Impact: Transitioning from destructive marine harvesting to a sustainable, automated bio-manufacturing paradigm.
Lab Automation Strategies
Automation Strategy for Idea 2: CryoDesign Yak (Cold-Active Enzymes)
My automation strategy focuses on a Closed-Loop ‘Design-Build-Test’ cycle for validating AI-designed cold-adapted enzymes. Precision in thermal management is the primary constraint for this project.
Build (Ginkgo Nebula):
I will utilize the Echo Acoustic Liquid Handler to nanodisperse synthetic DNA variants into 384-well plates.
This will be coupled with the Bravo Automated Liquid Handling Platform to stamp in chilled cell-free protein synthesis (CFPS) reagents.
Test (Local Opentrons):
Since psychrophilic enzymes are heat-labile, I will use a 3D-printed chilled-block holder (maintained at 10°C) on the Opentrons deck.
Process Flow:
Opentrons P20 will perform high-accuracy dispensing of chromogenic substrates into the expressed enzyme variants.
The Inheco Thermoshaker module will be used for controlled incubation at ambient ‘cold-start’ temperatures (15°C).
Data will be captured via an integrated plate reader to measure the kinetic rate ($\Delta$ Abs / $\Delta$ time).
Automation Strategy for Idea 3: Bio-manufacturing of Bryostatin-1 Precursors
This strategy aims to automate the metabolic engineering and screening of Bryostatin-1 precursors in a laboratory-friendly microbial host. Since the biosynthetic gene cluster (BGC) is large and complex, automation is essential to find the optimal expression balance.

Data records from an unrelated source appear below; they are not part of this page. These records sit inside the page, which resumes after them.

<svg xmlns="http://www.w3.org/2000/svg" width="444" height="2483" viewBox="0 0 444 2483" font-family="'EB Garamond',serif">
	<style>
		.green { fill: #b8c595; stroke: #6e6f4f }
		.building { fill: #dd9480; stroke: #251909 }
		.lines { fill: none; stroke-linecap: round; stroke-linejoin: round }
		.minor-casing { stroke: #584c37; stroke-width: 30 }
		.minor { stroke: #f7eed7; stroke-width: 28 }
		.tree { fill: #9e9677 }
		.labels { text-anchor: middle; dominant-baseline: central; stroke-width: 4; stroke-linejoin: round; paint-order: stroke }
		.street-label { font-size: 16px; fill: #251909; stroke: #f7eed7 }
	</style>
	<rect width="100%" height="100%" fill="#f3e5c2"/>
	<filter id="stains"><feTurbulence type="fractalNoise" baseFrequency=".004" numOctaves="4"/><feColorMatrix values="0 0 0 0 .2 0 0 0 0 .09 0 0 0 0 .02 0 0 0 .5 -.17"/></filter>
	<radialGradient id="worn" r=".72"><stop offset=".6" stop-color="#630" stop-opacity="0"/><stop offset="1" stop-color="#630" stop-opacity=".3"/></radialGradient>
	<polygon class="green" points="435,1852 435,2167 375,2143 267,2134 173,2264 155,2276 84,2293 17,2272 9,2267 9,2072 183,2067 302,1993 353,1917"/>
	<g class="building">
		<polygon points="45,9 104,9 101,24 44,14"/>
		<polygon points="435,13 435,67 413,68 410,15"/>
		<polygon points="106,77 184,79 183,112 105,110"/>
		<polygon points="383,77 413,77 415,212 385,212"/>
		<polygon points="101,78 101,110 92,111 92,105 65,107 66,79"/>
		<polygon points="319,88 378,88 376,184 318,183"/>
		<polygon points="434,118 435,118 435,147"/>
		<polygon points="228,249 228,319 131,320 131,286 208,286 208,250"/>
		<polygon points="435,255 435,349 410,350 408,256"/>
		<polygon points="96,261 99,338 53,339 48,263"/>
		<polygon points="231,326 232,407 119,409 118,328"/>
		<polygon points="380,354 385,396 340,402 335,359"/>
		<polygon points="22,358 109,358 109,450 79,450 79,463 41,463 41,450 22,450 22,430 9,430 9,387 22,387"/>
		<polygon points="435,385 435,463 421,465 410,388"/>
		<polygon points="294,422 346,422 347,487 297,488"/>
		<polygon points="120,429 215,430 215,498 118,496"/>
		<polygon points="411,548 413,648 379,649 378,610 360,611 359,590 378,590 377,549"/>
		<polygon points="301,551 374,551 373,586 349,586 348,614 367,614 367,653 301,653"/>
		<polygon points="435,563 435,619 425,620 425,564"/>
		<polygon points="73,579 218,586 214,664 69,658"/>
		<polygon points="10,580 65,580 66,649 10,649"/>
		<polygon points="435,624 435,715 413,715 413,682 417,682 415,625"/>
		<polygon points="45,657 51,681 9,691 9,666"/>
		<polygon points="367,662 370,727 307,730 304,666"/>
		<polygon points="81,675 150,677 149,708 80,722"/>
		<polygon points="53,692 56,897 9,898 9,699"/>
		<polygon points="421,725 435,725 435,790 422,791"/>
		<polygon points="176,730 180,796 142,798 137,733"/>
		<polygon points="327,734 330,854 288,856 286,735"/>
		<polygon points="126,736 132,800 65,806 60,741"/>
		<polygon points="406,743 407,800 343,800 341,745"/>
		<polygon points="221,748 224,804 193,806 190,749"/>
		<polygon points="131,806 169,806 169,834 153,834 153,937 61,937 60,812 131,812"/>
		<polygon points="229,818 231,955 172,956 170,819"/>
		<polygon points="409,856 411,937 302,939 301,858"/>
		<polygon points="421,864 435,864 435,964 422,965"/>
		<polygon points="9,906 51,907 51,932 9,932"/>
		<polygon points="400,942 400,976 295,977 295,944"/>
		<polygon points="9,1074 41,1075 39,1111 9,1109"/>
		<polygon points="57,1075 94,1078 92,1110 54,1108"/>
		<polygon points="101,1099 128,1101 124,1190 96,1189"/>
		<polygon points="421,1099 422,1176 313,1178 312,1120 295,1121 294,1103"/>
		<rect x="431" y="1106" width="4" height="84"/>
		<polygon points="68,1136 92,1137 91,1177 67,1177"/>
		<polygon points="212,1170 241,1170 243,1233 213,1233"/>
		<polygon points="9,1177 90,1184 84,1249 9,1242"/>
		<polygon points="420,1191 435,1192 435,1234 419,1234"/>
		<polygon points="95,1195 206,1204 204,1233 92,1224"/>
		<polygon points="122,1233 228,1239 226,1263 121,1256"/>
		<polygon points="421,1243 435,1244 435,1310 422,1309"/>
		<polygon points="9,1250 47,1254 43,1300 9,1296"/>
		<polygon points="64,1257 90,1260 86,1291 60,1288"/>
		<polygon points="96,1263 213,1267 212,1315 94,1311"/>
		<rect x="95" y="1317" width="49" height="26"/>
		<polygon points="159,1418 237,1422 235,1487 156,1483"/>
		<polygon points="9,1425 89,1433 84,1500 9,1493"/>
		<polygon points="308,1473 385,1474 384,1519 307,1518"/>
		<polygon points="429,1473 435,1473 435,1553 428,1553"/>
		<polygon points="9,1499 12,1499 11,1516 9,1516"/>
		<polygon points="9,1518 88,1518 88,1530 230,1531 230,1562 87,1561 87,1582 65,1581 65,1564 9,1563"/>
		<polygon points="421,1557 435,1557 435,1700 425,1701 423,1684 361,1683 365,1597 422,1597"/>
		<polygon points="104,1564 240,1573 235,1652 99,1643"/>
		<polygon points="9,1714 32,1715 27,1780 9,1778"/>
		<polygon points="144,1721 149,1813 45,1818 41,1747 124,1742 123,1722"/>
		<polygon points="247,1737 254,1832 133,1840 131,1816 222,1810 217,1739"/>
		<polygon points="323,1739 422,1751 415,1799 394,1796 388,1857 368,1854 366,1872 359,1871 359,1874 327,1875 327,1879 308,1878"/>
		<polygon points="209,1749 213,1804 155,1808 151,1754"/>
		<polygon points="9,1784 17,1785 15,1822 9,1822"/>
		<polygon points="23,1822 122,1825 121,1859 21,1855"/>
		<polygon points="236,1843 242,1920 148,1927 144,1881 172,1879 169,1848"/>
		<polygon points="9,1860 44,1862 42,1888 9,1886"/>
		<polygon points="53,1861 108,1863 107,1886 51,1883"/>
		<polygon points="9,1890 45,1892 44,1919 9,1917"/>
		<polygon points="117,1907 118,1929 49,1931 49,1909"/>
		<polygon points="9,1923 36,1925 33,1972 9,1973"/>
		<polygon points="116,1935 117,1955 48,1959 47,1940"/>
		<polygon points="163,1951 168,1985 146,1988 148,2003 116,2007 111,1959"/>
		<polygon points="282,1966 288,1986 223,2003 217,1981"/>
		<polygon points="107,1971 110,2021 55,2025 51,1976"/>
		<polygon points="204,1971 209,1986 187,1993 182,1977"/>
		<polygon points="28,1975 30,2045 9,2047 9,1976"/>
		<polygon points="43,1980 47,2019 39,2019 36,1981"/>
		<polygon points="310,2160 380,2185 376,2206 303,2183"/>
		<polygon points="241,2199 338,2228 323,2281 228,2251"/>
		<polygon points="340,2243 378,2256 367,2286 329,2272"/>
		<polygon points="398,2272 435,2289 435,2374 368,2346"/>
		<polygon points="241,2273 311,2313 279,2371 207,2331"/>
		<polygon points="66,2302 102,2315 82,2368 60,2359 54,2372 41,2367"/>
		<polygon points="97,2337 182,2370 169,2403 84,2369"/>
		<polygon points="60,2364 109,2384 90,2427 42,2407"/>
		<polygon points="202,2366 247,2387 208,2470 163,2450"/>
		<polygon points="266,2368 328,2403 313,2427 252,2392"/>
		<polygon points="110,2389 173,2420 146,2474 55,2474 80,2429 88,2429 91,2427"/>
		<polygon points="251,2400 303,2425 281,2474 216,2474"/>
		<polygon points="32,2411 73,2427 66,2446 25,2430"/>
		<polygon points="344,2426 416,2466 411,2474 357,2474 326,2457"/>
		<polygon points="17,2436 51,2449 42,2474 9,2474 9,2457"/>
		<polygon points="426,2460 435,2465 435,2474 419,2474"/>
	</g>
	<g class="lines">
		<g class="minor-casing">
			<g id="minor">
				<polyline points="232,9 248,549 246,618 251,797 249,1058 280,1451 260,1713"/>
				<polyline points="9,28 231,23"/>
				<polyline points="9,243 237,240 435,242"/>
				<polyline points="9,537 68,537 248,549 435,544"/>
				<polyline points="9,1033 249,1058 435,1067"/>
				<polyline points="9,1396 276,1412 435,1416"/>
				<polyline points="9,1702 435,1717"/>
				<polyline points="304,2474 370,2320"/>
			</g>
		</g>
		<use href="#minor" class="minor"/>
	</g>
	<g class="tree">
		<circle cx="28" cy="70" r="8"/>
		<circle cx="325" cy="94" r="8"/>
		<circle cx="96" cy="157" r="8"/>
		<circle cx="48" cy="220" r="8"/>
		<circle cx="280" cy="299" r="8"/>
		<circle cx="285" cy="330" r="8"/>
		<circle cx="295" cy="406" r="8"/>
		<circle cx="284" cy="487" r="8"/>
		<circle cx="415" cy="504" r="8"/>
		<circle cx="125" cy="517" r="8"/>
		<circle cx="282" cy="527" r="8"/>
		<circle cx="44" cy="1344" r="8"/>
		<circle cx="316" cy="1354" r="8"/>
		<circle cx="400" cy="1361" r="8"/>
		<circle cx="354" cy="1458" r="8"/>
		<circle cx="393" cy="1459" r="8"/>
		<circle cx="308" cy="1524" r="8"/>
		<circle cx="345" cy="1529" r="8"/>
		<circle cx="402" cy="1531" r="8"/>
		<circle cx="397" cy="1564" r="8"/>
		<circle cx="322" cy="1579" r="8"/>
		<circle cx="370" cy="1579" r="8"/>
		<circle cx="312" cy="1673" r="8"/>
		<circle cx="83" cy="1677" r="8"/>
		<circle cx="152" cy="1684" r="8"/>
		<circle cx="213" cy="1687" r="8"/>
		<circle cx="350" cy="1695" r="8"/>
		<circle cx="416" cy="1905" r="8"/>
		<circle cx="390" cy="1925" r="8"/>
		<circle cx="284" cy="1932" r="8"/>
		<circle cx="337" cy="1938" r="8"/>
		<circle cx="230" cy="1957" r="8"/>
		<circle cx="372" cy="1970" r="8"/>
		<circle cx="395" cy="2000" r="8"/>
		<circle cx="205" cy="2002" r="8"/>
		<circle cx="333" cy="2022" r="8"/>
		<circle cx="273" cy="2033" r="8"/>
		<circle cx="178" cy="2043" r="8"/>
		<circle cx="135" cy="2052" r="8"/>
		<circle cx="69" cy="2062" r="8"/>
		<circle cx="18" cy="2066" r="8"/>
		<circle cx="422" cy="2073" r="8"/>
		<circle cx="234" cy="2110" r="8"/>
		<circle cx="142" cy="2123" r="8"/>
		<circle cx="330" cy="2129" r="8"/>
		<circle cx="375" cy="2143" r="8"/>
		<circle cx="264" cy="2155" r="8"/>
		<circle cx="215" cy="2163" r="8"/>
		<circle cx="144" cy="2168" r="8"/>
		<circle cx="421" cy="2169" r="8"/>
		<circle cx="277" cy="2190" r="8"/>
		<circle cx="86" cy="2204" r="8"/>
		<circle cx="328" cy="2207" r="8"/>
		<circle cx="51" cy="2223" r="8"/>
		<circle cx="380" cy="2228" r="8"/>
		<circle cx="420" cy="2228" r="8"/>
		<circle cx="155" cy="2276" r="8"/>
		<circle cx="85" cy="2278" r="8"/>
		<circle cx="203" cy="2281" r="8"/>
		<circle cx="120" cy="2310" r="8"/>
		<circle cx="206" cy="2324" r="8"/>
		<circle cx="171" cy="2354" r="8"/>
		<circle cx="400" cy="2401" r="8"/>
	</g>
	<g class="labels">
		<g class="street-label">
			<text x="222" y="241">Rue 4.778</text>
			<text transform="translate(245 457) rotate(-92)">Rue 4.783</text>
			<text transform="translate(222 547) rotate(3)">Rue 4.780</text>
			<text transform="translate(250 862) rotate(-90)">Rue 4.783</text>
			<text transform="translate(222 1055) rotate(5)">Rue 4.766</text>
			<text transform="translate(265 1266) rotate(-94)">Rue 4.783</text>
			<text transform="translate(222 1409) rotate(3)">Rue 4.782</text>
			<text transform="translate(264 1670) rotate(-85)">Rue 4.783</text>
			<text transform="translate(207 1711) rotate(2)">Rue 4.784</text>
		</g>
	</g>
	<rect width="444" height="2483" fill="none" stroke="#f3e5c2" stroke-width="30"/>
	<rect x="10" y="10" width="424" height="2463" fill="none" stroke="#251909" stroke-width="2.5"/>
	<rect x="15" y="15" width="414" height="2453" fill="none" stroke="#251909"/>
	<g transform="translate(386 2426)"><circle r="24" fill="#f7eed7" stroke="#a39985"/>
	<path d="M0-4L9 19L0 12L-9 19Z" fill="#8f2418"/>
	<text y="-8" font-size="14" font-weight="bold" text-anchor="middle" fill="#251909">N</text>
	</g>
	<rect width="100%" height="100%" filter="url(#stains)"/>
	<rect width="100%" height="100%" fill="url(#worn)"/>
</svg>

Design & Build (Ginkgo Nebula):
I will utilize the Echo Acoustic Liquid Handler to assemble combinatorial libraries of BGC components, including promoters, RBS, and biosynthetic modules.
The Bravo Automated Liquid Handling Platform will be used for rapid transformation and plating of the engineered chassis.
Test & Optimize (Local Opentrons):
I will use the Opentrons OT-2 to automate the metabolic screening of small-molecule precursors.
Process Flow:
Opentrons P300 will handle the precise serial dilution of feeding precursors (e.g., acetate/propionate units) into the culture media.
The Heater-Shaker Module will be programmed for automated induction and micro-fermentation at optimal temperatures.
Post-fermentation, the Opentrons will perform an automated extraction protocol (solvent addition and supernatant collection) for downstream analysis via an integrated HPLC or plate reader.